What you have to do — Exactly as they appear, output all of the entries.

Dataset entries —
________________________
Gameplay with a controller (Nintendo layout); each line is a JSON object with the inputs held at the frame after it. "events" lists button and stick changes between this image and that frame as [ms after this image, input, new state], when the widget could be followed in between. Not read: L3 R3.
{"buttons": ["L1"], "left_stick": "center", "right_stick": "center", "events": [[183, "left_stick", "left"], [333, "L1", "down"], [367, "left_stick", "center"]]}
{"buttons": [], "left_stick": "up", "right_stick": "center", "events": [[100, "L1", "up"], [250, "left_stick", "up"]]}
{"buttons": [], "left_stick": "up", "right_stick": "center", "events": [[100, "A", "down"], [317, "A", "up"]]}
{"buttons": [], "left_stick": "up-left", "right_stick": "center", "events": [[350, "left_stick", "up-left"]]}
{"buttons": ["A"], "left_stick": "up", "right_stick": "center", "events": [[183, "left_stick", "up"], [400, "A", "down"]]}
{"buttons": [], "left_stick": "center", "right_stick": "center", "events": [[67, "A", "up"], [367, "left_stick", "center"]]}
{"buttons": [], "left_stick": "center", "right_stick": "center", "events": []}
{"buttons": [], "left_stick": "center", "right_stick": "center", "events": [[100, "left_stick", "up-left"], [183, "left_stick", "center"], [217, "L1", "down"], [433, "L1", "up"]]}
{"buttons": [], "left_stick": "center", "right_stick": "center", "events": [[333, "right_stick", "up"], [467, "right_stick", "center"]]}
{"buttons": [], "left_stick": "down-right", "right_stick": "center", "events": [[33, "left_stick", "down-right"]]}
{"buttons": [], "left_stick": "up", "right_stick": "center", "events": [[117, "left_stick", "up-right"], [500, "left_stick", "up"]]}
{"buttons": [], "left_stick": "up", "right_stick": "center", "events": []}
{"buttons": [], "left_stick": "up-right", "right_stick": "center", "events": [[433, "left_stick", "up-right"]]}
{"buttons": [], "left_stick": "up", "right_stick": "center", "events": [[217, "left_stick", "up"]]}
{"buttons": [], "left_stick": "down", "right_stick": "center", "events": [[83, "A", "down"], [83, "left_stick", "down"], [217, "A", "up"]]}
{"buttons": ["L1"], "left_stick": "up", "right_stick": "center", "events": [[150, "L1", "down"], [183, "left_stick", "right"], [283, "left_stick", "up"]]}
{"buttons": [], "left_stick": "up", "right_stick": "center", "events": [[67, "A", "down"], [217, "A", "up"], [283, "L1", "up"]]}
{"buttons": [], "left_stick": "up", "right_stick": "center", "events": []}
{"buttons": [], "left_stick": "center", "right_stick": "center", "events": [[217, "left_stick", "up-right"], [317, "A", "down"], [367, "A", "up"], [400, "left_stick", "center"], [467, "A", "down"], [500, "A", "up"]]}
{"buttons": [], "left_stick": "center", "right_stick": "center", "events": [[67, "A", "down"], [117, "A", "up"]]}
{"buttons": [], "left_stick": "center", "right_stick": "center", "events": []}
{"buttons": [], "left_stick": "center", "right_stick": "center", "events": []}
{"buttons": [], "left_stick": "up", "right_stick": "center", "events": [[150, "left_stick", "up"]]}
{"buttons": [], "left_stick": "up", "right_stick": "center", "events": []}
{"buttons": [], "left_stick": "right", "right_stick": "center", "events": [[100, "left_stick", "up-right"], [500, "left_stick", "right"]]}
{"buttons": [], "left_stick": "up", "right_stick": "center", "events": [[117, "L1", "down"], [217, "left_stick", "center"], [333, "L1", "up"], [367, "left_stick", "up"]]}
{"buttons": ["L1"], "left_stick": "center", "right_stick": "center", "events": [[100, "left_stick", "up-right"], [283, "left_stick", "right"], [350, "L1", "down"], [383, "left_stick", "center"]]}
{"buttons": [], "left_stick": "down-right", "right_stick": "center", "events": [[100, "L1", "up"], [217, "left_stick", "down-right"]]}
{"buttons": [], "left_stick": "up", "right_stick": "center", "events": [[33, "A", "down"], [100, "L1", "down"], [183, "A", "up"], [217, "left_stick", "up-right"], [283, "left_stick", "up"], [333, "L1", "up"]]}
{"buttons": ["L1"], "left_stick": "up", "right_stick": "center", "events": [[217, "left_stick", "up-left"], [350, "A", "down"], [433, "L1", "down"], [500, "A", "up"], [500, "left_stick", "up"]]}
________________________
Result for this exercise —
Gameplay with a controller (Nintendo layout); each line is a JSON object with the inputs held at the frame after it. "events" lists button and stick changes between this image and that frame as [ms after this image, input, new state], when the widget could be followed in between. Not read: L3 R3.
{"buttons": ["L1"], "left_stick": "center", "right_stick": "center", "events": [[183, "left_stick", "left"], [333, "L1", "down"], [367, "left_stick", "center"]]}
{"buttons": [], "left_stick": "up", "right_stick": "center", "events": [[100, "L1", "up"], [250, "left_stick", "up"]]}
{"buttons": [], "left_stick": "up", "right_stick": "center", "events": [[100, "A", "down"], [317, "A", "up"]]}
{"buttons": [], "left_stick": "up-left", "right_stick": "center", "events": [[350, "left_stick", "up-left"]]}
{"buttons": ["A"], "left_stick": "up", "right_stick": "center", "events": [[183, "left_stick", "up"], [400, "A", "down"]]}
{"buttons": [], "left_stick": "center", "right_stick": "center", "events": [[67, "A", "up"], [367, "left_stick", "center"]]}
{"buttons": [], "left_stick": "center", "right_stick": "center", "events": []}
{"buttons": [], "left_stick": "center", "right_stick": "center", "events": [[100, "left_stick", "up-left"], [183, "left_stick", "center"], [217, "L1", "down"], [433, "L1", "up"]]}
{"buttons": [], "left_stick": "center", "right_stick": "center", "events": [[333, "right_stick", "up"], [467, "right_stick", "center"]]}
{"buttons": [], "left_stick": "down-right", "right_stick": "center", "events": [[33, "left_stick", "down-right"]]}
{"buttons": [], "left_stick": "up", "right_stick": "center", "events": [[117, "left_stick", "up-right"], [500, "left_stick", "up"]]}
{"buttons": [], "left_stick": "up", "right_stick": "center", "events": []}
{"buttons": [], "left_stick": "up-right", "right_stick": "center", "events": [[433, "left_stick", "up-right"]]}
{"buttons": [], "left_stick": "up", "right_stick": "center", "events": [[217, "left_stick", "up"]]}
{"buttons": [], "left_stick": "down", "right_stick": "center", "events": [[83, "A", "down"], [83, "left_stick", "down"], [217, "A", "up"]]}
{"buttons": ["L1"], "left_stick": "up", "right_stick": "center", "events": [[150, "L1", "down"], [183, "left_stick", "right"], [283, "left_stick", "up"]]}
{"buttons": [], "left_stick": "up", "right_stick": "center", "events": [[67, "A", "down"], [217, "A", "up"], [283, "L1", "up"]]}
{"buttons": [], "left_stick": "up", "right_stick": "center", "events": []}
{"buttons": [], "left_stick": "center", "right_stick": "center", "events": [[217, "left_stick", "up-right"], [317, "A", "down"], [367, "A", "up"], [400, "left_stick", "center"], [467, "A", "down"], [500, "A", "up"]]}
{"buttons": [], "left_stick": "center", "right_stick": "center", "events": [[67, "A", "down"], [117, "A", "up"]]}
{"buttons": [], "left_stick": "center", "right_stick": "center", "events": []}
{"buttons": [], "left_stick": "center", "right_stick": "center", "events": []}
{"buttons": [], "left_stick": "up", "right_stick": "center", "events": [[150, "left_stick", "up"]]}
{"buttons": [], "left_stick": "up", "right_stick": "center", "events": []}
{"buttons": [], "left_stick": "right", "right_stick": "center", "events": [[100, "left_stick", "up-right"], [500, "left_stick", "right"]]}
{"buttons": [], "left_stick": "up", "right_stick": "center", "events": [[117, "L1", "down"], [217, "left_stick", "center"], [333, "L1", "up"], [367, "left_stick", "up"]]}
{"buttons": ["L1"], "left_stick": "center", "right_stick": "center", "events": [[100, "left_stick", "up-right"], [283, "left_stick", "right"], [350, "L1", "down"], [383, "left_stick", "center"]]}
{"buttons": [], "left_stick": "down-right", "right_stick": "center", "events": [[100, "L1", "up"], [217, "left_stick", "down-right"]]}
{"buttons": [], "left_stick": "up", "right_stick": "center", "events": [[33, "A", "down"], [100, "L1", "down"], [183, "A", "up"], [217, "left_stick", "up-right"], [283, "left_stick", "up"], [333, "L1", "up"]]}
{"buttons": ["L1"], "left_stick": "up", "right_stick": "center", "events": [[217, "left_stick", "up-left"], [350, "A", "down"], [433, "L1", "down"], [500, "A", "up"], [500, "left_stick", "up"]]}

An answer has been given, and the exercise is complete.